In Quebec, the Catholic church dominated the lives of French Quebeckers to a degree almost unbelievable today. The church was rich, intrusive, abusive, frightening, bullying. No bills passed the legislature without the approval of the church. It also had absolute control over education, a power it used to give educational privileges to the rich while crippling the poor for the rest of their lives.  This hopelessly inferior schooling abused orphans with residential schools that left scars for life (and, no, I do not mean just sexual abuse). It abused the mentally ill. It is no accident that the rise of Quebec nationalism occured at the same time as the collapse of the church.

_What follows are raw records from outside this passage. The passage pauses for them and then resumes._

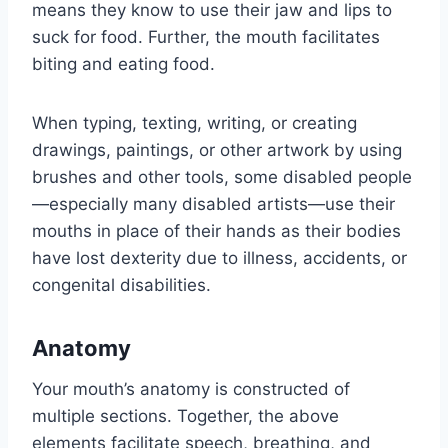
means they know to use their jaw and lips to
suck for food. Further, the mouth facilitates
biting and eating food.
When typing, texting, writing, or creating
drawings, paintings, or other artwork by using
brushes and other tools, some disabled people
—especially many disabled artists—use their
mouths in place of their hands as their bodies
have lost dexterity due to illness, accidents, or
congenital disabilities.
Anatomy
Your mouth’s anatomy is constructed of
multiple sections. Together, the above
elements facilitate speech, breathing, and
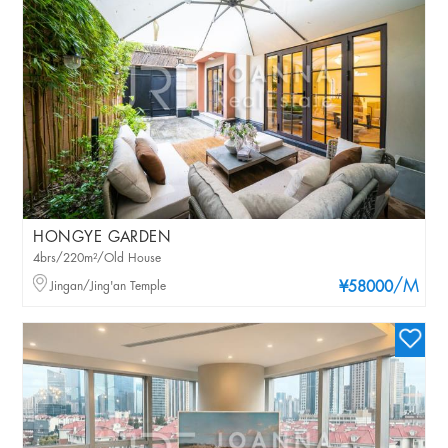
HONGYE GARDEN
4brs/220m²/Old House
/M
Jingan/Jing'an Temple
¥58000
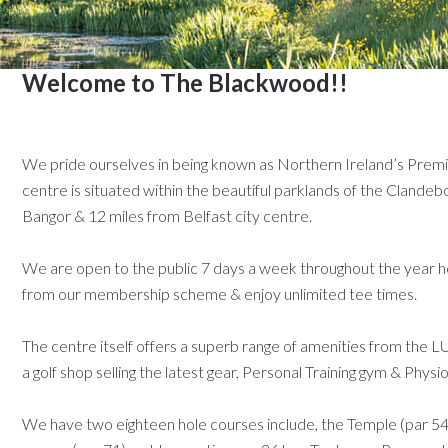
Welcome to The Blackwood!!
We pride ourselves in being known as Northern Ireland’s Prem
centre is situated within
the beautiful parklands of the Clandeb
Bangor & 12 miles from Belfast city centre.
We are open to the public 7 days a week throughout the year h
from our membership scheme & enjoy unlimited tee times.
The centre itself offers a superb range of amenities from the
a golf shop selling the latest gear, Personal Training gym & Phys
We have two eighteen hole courses include, the Temple (par 5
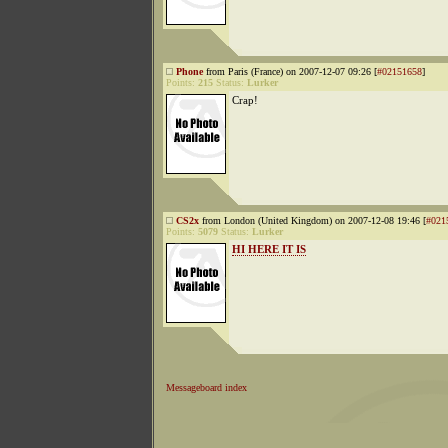
Phone
from Paris (France) on 2007-12-07 09:26 [
#02151658
]
Points:
215
Status:
Lurker
Crap!
CS2x
from London (United Kingdom) on 2007-12-08 19:46 [
#021
Points:
5079
Status:
Lurker
HI HERE IT IS
Messageboard index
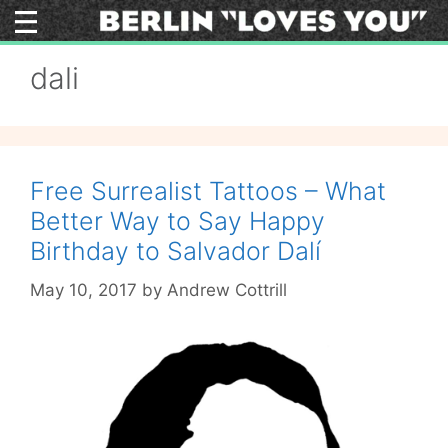
Skip
to
content
dali
Free Surrealist Tattoos – What
Better Way to Say Happy
Birthday to Salvador Dalí
May 10, 2017
by
Andrew Cottrill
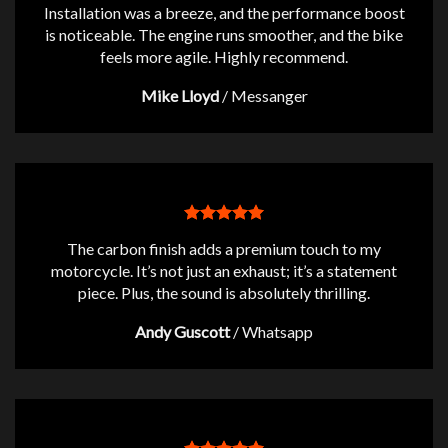
Installation was a breeze, and the performance boost
is noticeable. The engine runs smoother, and the bike
feels more agile. Highly recommend.
Mike Lloyd
/
Messanger
The carbon finish adds a premium touch to my
motorcycle. It’s not just an exhaust; it’s a statement
piece. Plus, the sound is absolutely thrilling.
Andy Guscott
/
Whatsapp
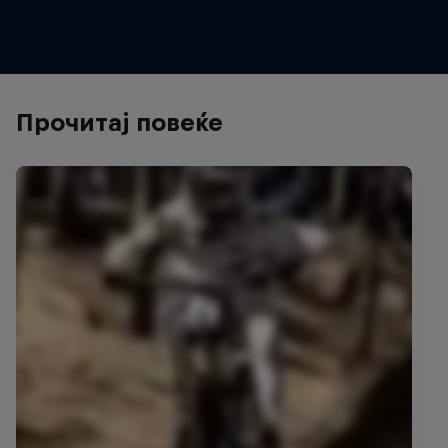
© Bartek Wolinski/Red Bull Content Pool
Прочитај повеќе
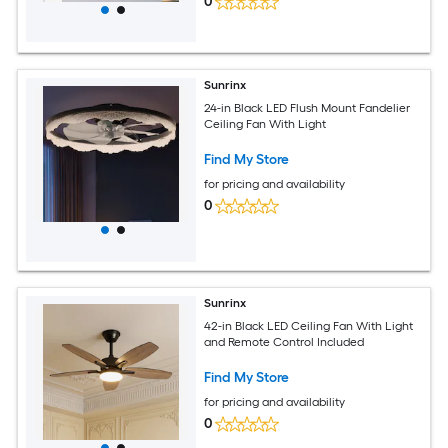
0
Sunrinx
24-in Black LED Flush Mount Fandelier
Ceiling Fan With Light
Find My Store
for pricing and availability
0
Sunrinx
42-in Black LED Ceiling Fan With Light
and Remote Control Included
Find My Store
for pricing and availability
0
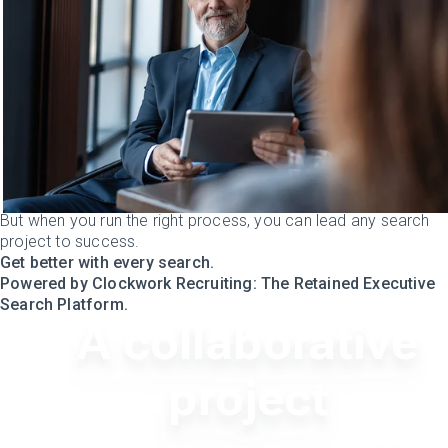
But when you run the right process, you can lead any search
project to success.
Get better with every search.
Powered by Clockwork Recruiting: The Retained Executive
Search Platform.
A collaborative
project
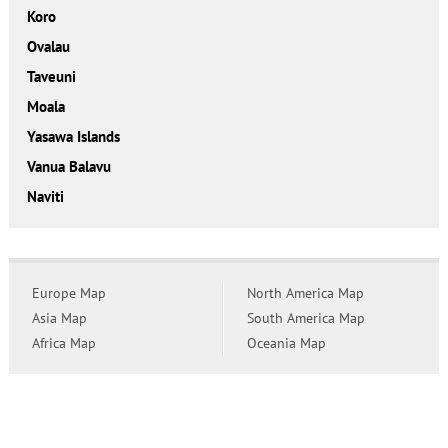
Koro
Ovalau
Taveuni
Moala
Yasawa Islands
Vanua Balavu
Naviti
Europe Map
North America Map
Asia Map
South America Map
Africa Map
Oceania Map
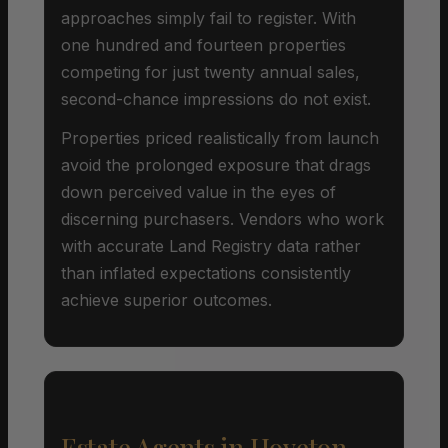
approaches simply fail to register. With
one hundred and fourteen properties
competing for just twenty annual sales,
second-chance impressions do not exist.
Properties priced realistically from launch
avoid the prolonged exposure that drags
down perceived value in the eyes of
discerning purchasers. Vendors who work
with accurate Land Registry data rather
than inflated expectations consistently
achieve superior outcomes.
Estate Agents in Hoveton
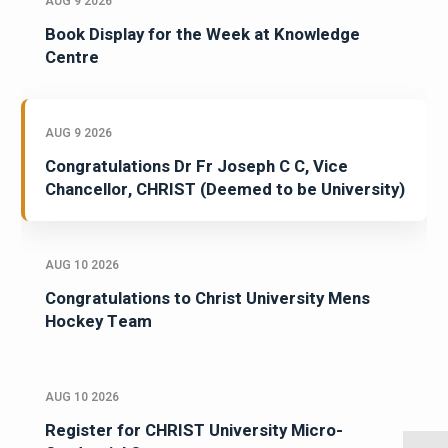
AUG 9 2026
Book Display for the Week at Knowledge
Centre
AUG 9 2026
Congratulations Dr Fr Joseph C C, Vice
Chancellor, CHRIST (Deemed to be University)
AUG 10 2026
Congratulations to Christ University Mens
Hockey Team
AUG 10 2026
Register for CHRIST University Micro-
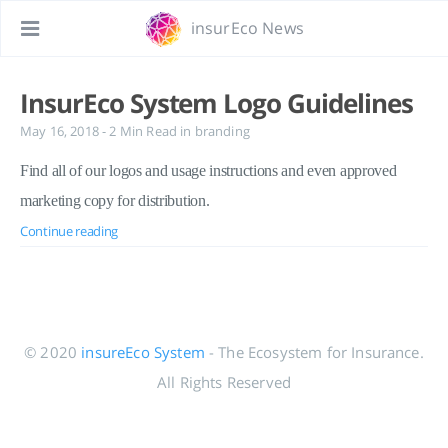
insurEco News
InsurEco System Logo Guidelines
May 16, 2018
- 2 Min Read
in
branding
Find all of our logos and usage instructions and even approved
marketing copy for distribution.
Continue reading
© 2020
insureEco System
- The Ecosystem for Insurance.
All Rights Reserved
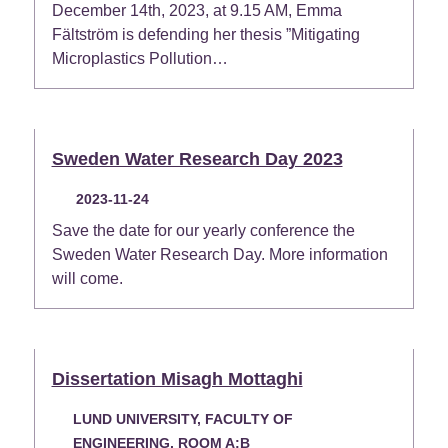
December 14th, 2023, at 9.15 AM, Emma
Fältström is defending her thesis ”Mitigating
Microplastics Pollution…
Sweden Water Research Day 2023
2023-11-24
Save the date for our yearly conference the
Sweden Water Research Day. More information
will come.
Dissertation Misagh Mottaghi
LUND UNIVERSITY, FACULTY OF
ENGINEERING, ROOM A:B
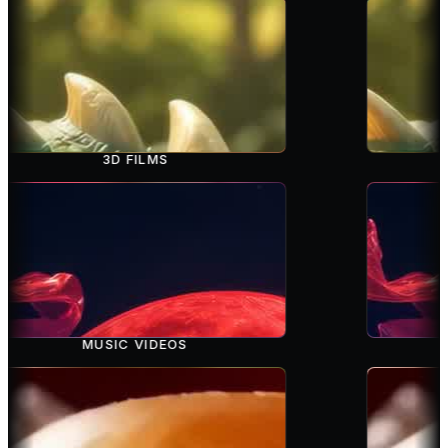
3D FILMS
MUSIC VIDEOS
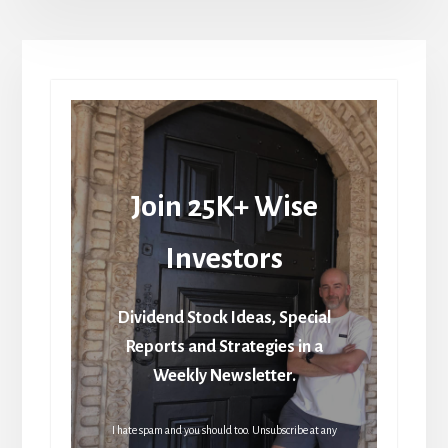
Join 25K+ Wise
Investors
Dividend Stock Ideas, Special
Reports and Strategies in a
Weekly Newsletter.
I hate spam and you should too. Unsubscribe at any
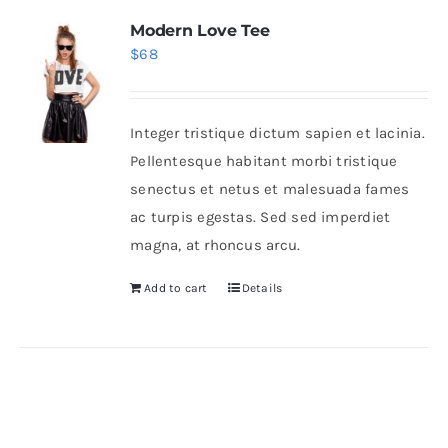
Modern Love Tee
$
68
Integer tristique dictum sapien et lacinia.
Pellentesque habitant morbi tristique
senectus et netus et malesuada fames
ac turpis egestas. Sed sed imperdiet
magna, at rhoncus arcu.
Add to cart
Details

New Brunswickers have been equally bullied by the economic leaders of this province. They controlled governments in New Brunswick even more than the Catholic church did in Quebec - and that control has been as old as the province, itself. They have also controlled access to jobs, to information, to political power. They have done so with no regard for the needs of the people or their futures - and no interest in anything except in making themselves rich.

Historically, New Brunswickers and Quebeckers are the products of bullying - and of fear.

Many people who live that exprerience become bullies themselves. Too frightened to take on the big bullies, they look for somebody smaller to bully. Many readers, I'm sure, have gone through this experience.  (I'll start by admitting that I have.) Within a society, the smaller person to bully, to take out your anger and frustration on, is the member of a minority group.

Bullying becomes a way of escapting the shame we feel for allowing the bigger kids, a church, a corprorate boss to bully us. Our bullying gives us a chance to look brave and tough, to escape the humiliation of being what we really are.

The fear of speaking out in New Brunswick is so thick you can feel it.  And that fear is what, in some people, produces the bullying we see in de Adder and in the Times and Transcript in general. That's why we get the bigotry in an editorial cartoon,, we get the ridicule of those in poverty in another cartoon, the rants against schools and teachers. And the kissing up to the big bullies.

There are some very big bullies out there. Shale gas drillers are here to suck the last bits of blood out of this province. As fuel stocks dwindle, the investors have switched to methods that are increasingly dangerous and destructive - as in deep sea drilling, shale gas.... Thery're going to take it - and they don't give a damn what it's going to do to you.

Reaction -fight the arrogant bastards? Goodness, no. let's get tougher on welfare. Let's cut school budgets. Bus drivers are on strike for more pay? Give 'em hell. They aren't worth it.  Save that money wo we can give another tax cut to a billionaire.  Let's fight an arrogance (that doesn't exist) in a French hospital.

Hiding behind every bigot face is a coward and a second-hand bully. (and yes, there are some on the French side, too). How do we get rid of the damage they do?

Well, a good start might be for most of the news media in this province to get some balls. (and brains.)


1 comment:

  1. You've hit the nail on the head with this post. Congratulations.